Achievements of Alauddin Khilji
Achievements of Alauddin Khilji
Sultan Alauddin Khilji ascended the throne of Delhi in 1296 A.D. after the death of his uncle and father-in-law, Jalaluddin. Sultan Alauddin possessed considerable administrative experience, for he had served as Governor of Kara and Oudh during his predecessor’s life time. The achievements of Alauddin Khilji are many. He was destined to prove his abilities as one of the greatest of the medieval rulers of India.
The first two years of reign of Alauddin Khilji were spent in the suppression of the revolts headed by his rival claimants to the throne. The rebels were suppressed in a relentless manner.
Besides these internal revolts, Sultan Allauddin had also deal with the threat of Mongol invasion from outside. Alauddin strengthened the defenses and kept the invaders at a safe distance from his frontiers.
Alauddin Khilji possessed an unlimited lust of conquest and achieved success at wars. His ideal was Alexander the great whose example he wanted to emulate. His reign is famous for a series of brilliant conquests leading to the expansion of Muslim arms to South India. Alauddin Khilji was fortunate to have at his disposal some of the most brilliant generals of his time. His first expedition was directed against Gujarat. The king, unable to meet his forces, submitted to the the invader. In 1299, Sultan Alauddin invaded the famous Rajput fortress of Ranthambhor. The first attempt failed but the second one proved a success. Hammira Deo fought bravely but fell fighting. The army of Alauddin Khilji entered the city and the brave Rajput women, preferring death to disgrace, burnt themselves to death (1301 A.D.).

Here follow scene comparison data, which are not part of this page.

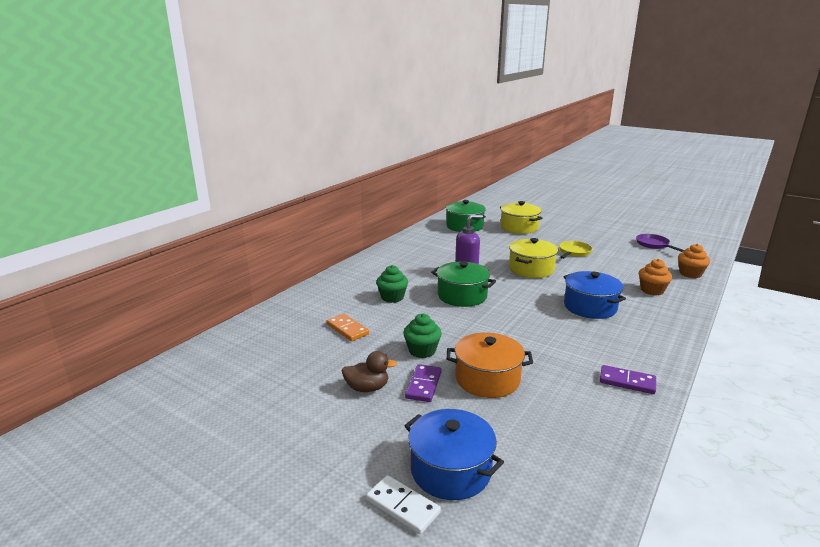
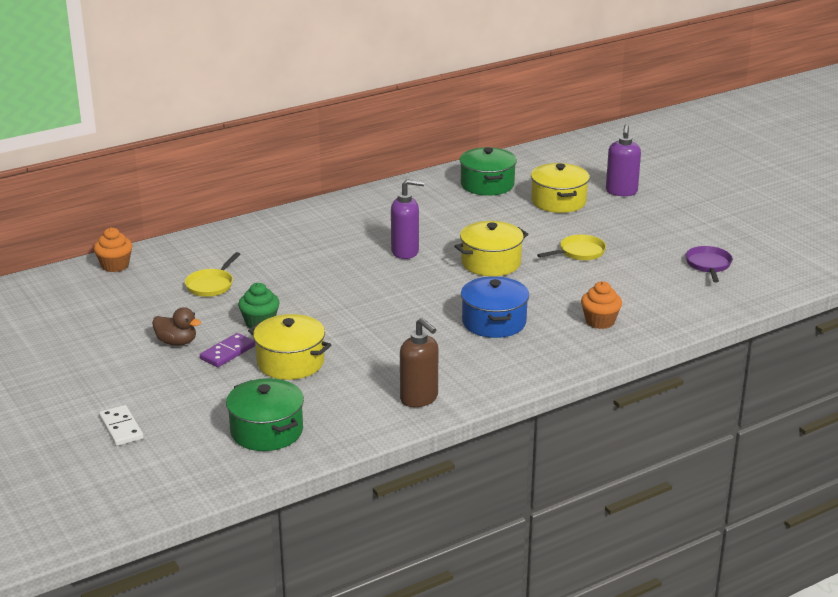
camera: 25 degrees right, 5 degrees up
(347, 329) = (211, 285): orange domino -> yellow pan
(392, 297) = (290, 261): green cupcake -> none
(451, 470) = (179, 417): blue pot -> none
(462, 296) = (367, 277): green pot -> green pot (267, 431)
(487, 379) = (290, 362): orange pot -> yellow pot
(546, 217) = (621, 192): none -> purple soap dispenser
(627, 382) = (419, 399): purple domino -> brown soap dispenser
(690, 274) = (687, 313): orange cupcake -> orange cupcake (115, 265)

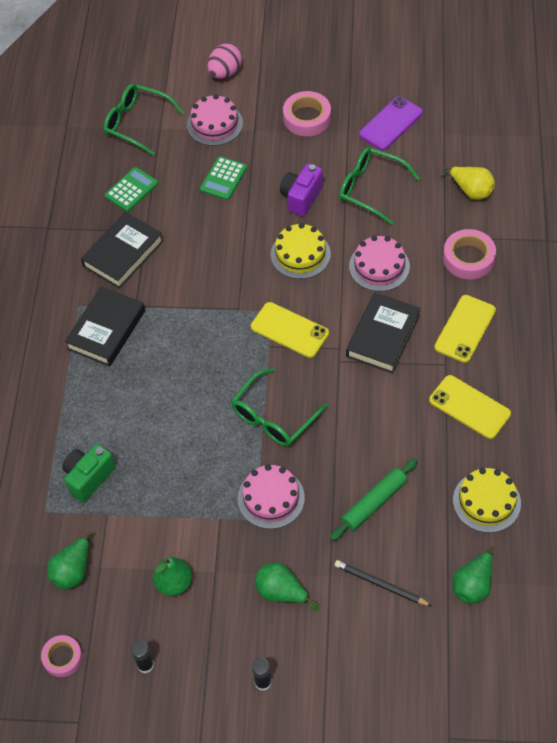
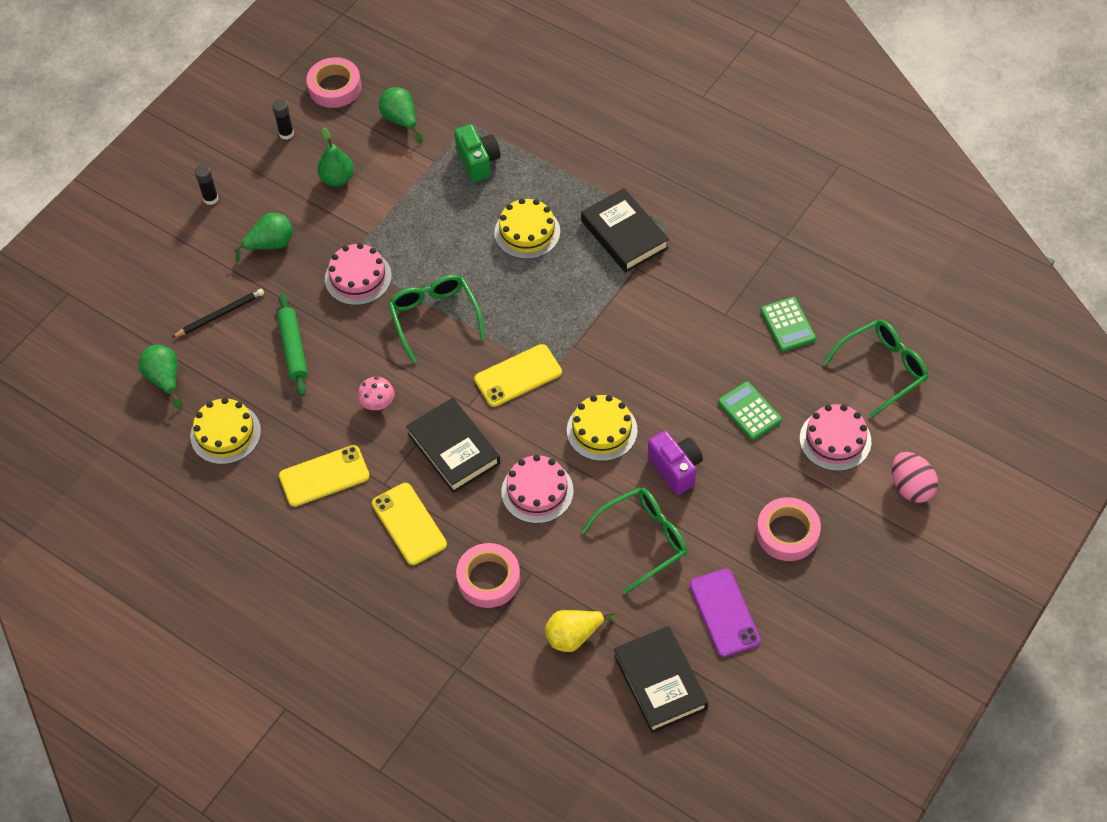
camera: 120 degrees right, 0 degrees up
(62, 657) = (335, 87): pink tape -> pink tape, size x1.53
(123, 254) = (707, 284): black book -> black book (660, 682)
(145, 398) = (527, 232): none -> yellow cake
(381, 409) = (378, 404): none -> pink mushroom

Sultan Alauddin’s third expedition was directed against Chitor (1303 A.D.) The Rajputs offered gallant resistance, but the superior number of the army of Alauddin Khilji helped them to win victory. According to traditional accounts the beautiful Padmini, Queen or Rana Ratan Singh, burnt herself in a funeral pyre for fear of falling into the hands of the Sultan.
In 1305, Malwa was conquered, which is another achievement of Alauddin Khilji. This completed the progress of his conquests in North India.
In 1307, Alauddin Khilji, aided by Malik Kafur, ventured into the most remarkable event of his reign, viz., the conquest of South India. The first of the Deccan prince to accept defeat at his hands was the Yadava, king of Deogiri. His example was followed soon afterwards by the king of Warrangal, the Hoysala king of Dorasamudra, and the king of Pandyas. In 1310 the victorious Kafur appeared on the farthest limit of South India as a mark of his victory caused a mosque to be built there. Alauddin’s Empire thus extended from the Himalayas in the north to Adam’s Bridge in the south.
The achievements of Alauddin Khilji can also been seen in his administration. Great as a conqueror, Alauddin Khilji was equally great as an administrator. The system of administration as set up by him was thorough and efficient. Sultan Alauddin maintained peace and order throughout the vast empire. He employed a large number of spies and they kept him informed of the activities of the people and their reactions to the measures of the Government. He fixed the price of commodities at a low level and his regulation of the market is one of the marvels of medieval statesmanship. He was also a patron of architecture and arts. He caused a new town to be built near Delhi. He also constructed a fairly large number of schools, inns, and mosques in different parts of his Empire. Amir Khasru, the famous poet, was one of the many literary artists who enjoyed his patronage.
Ibn Batuta, has described Alauddin Khalji as one of the best Sultans. Modern historians do not share this opinion. The manner in which he usurped power and the way in which he ruled with unrestricted authority do not bear out the correctness of Ibn Batuta’s view about Sultan. Alauddin Khilji has been described as cruel and oppressive by many historians. Alauddin Khilji was also very harsh towards the members of the aristocracy. He forbade public meetings and social gathering at private residences. Towards the close of his reign he found all classes of his people in a state of profound discontent. There was conspiracy and rebellion on all sides in the midst of which the aged Sultan Alauddin Khilji died in 1316.